Che in Italia fossero i teatri e i musei gli spazi pubblici più affollati e infetti al contrario di centri commerciali e vie dello shopping è una circostanza che ci era sempre sfuggita prima delle ultime decisioni del governo in materia di lotta al coronavirus. Può accadere che certe misure rivelino in filigrana, aldilà della loro efficacia o ragionevolezza, una particolare idea del vivere in società e delle relative priorità. Senza entrare nel merito del Green pass rafforzato, dell’attendibilità o meno dei tamponi, rapidi o molecolari che siano, è in primo luogo alla tenuta di una logica, di un pensiero razionale, che converrebbe guardare.

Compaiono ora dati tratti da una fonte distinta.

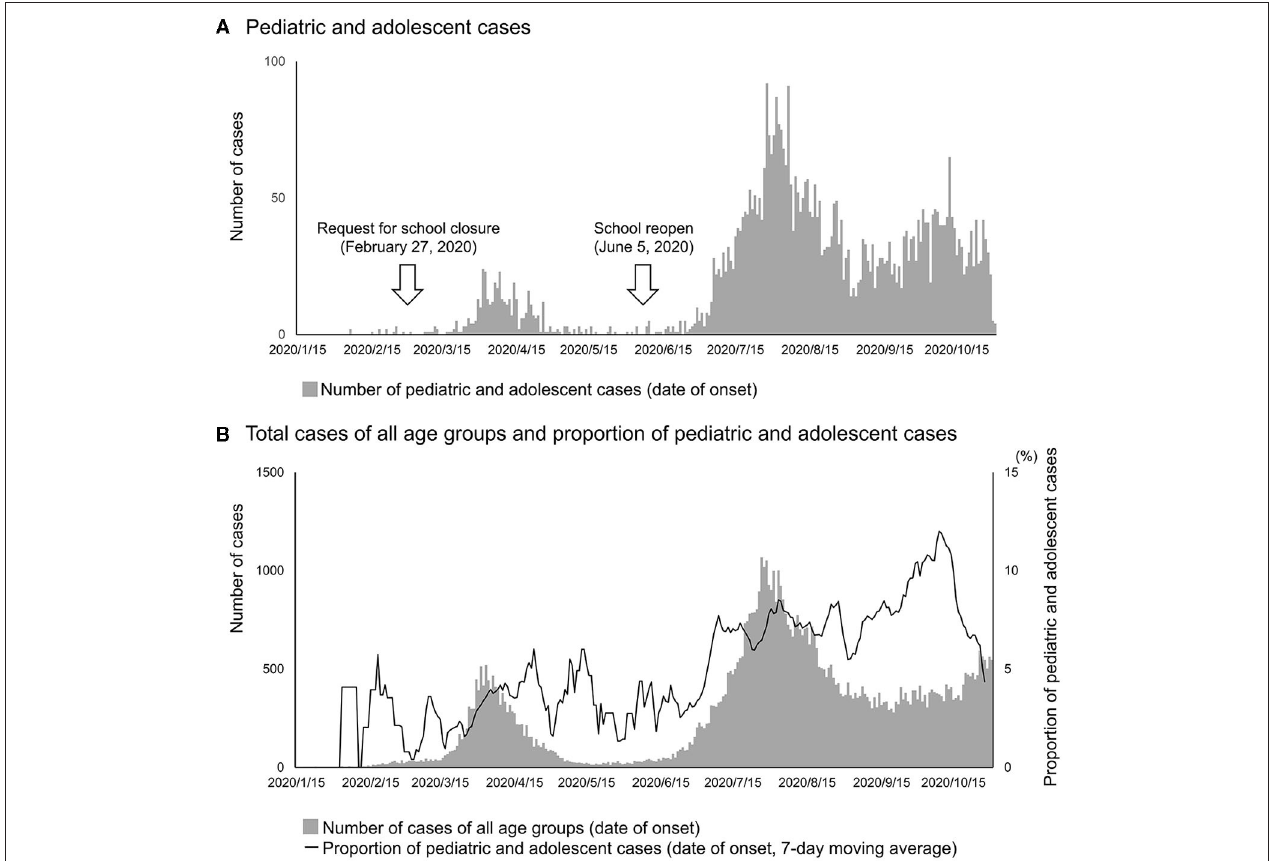
FIGURE 1 | Temporal distribution of pediatric and adolescent cases with COVID-19 in Japan, from January 15 to October 31, 2020. The numbers of COVID-19 cases were plotted for (A) pediatric and adolescent cases and (B) total cases of all age groups based on date of onset. The date of onset was available for 5,037 out of 7,758 pediatric and adolescent cases, and 75,622 out of 100,436 cases of all age groups. A 7-day moving average (values of 3 days before and 3 days after the indicated date) of the proportion of pediatric cases out of the total cases was also plotted in (B)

L’epidemia ha ripreso a crescere e la concentrazione di persone, soprattutto non vaccinate, parzialmente vaccinate o risultate negative a test di dubbia attendibilità, a favorirne la diffusione. Questo vale per ogni assembramento indipendentemente dai motivi o dalle ragioni che lo hanno determinato.

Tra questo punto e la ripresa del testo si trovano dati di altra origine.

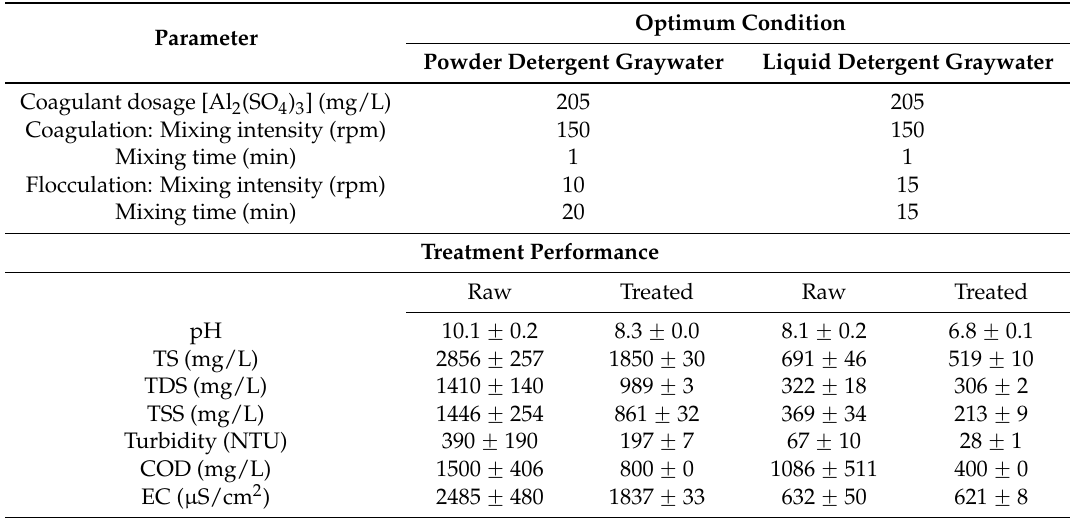
Table 3. Optimum conditions for the graywater coagulation–flocculation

Ai fini della pubblica salute se soggetti privi di Green pass si ammassano nelle gallerie di una miniera, in un capannone industriale o in un centro commerciale piuttosto che in questo o quel luogo della vita culturale e «ricreativa» non fa alcuna differenza.

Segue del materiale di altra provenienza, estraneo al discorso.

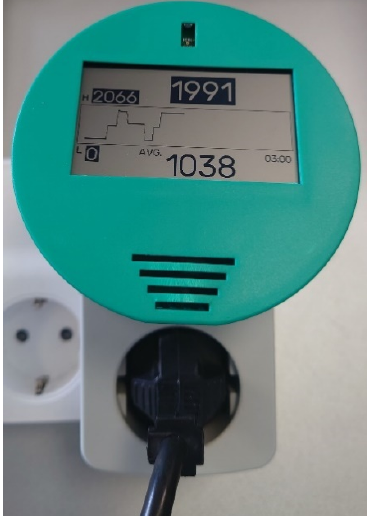
Table 3. Appliances used for experiments. Figure 15. Smart-meter module. Figure 15. Smart-meter module.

Logica vorrebbe che per esercitare il proprio ruolo di lavoratore o di consumatore non sarebbe sufficiente risultare negativo a un tampone. L’eccezione prevista dal governo rivela come il lavoro e il consumo figurino come le prime, se non le uniche necessità della vita sociale. Cosicché al di fuori da ogni logica sanitaria, negare l’accesso a tutti gli ambiti della vita pubblica diversi dal lavoro e dal consumo a quanti non dispongono del Green pass vaccinale ha una pura e semplice funzione punitiva. Con l’intento, a forte rischio di insuccesso, di spingere i renitenti alla vaccinazione.

Se lo scopo del nostro governo non è quello di creare il paradiso di Confindustria dove lavoro e consumo passano davanti a tutto, allora anche per queste attività dovrebbe essere richiesto il completamento del ciclo vaccinale. Si tratterebbe della famigerata vaccinazione obbligatoria che molti paventano come grave attentato alle libertà individuali se non all’ordine costituzionale? Di fatto, più o meno. Di diritto sembrerebbe di no. Ma avrebbe almeno una logica e presumibilmente una maggiore efficacia.

Né credo fermerebbe la macchina economica, limitandosi a sottoporla a condizioni non impossibili da rispettare e già richieste fuori dal suo ambito. Altrimenti rientreremo in quella giungla di normative e ordinanze, non di rado arbitrarie, di controlli e sanzioni che già hanno esacerbato gli animi dei cittadini nelle fasi precedenti. E di cui le prime avvisaglie si intravedono nei coprifuoco a macchia di leopardo, secondo gli umori dei sindaci altoatesini. Ogni partizione della popolazione in base ai suoi comportamenti è destinata a seminare astio, risentimento e diffidenze. Così come ogni segmentazione della vita sociale tra superfluo e necessario, mette in luce gerarchie di interessi, aridità contabili, e disprezzo dei cittadini. Delle due l’una: per godere della vita sociale nel suo insieme o basta sempre il tampone negativo o non basta mai, serve sempre il Green pass rafforzato o non serve mai. O, probabilmente serviranno entrambi. La logica dice così, ma la politica abita altrove.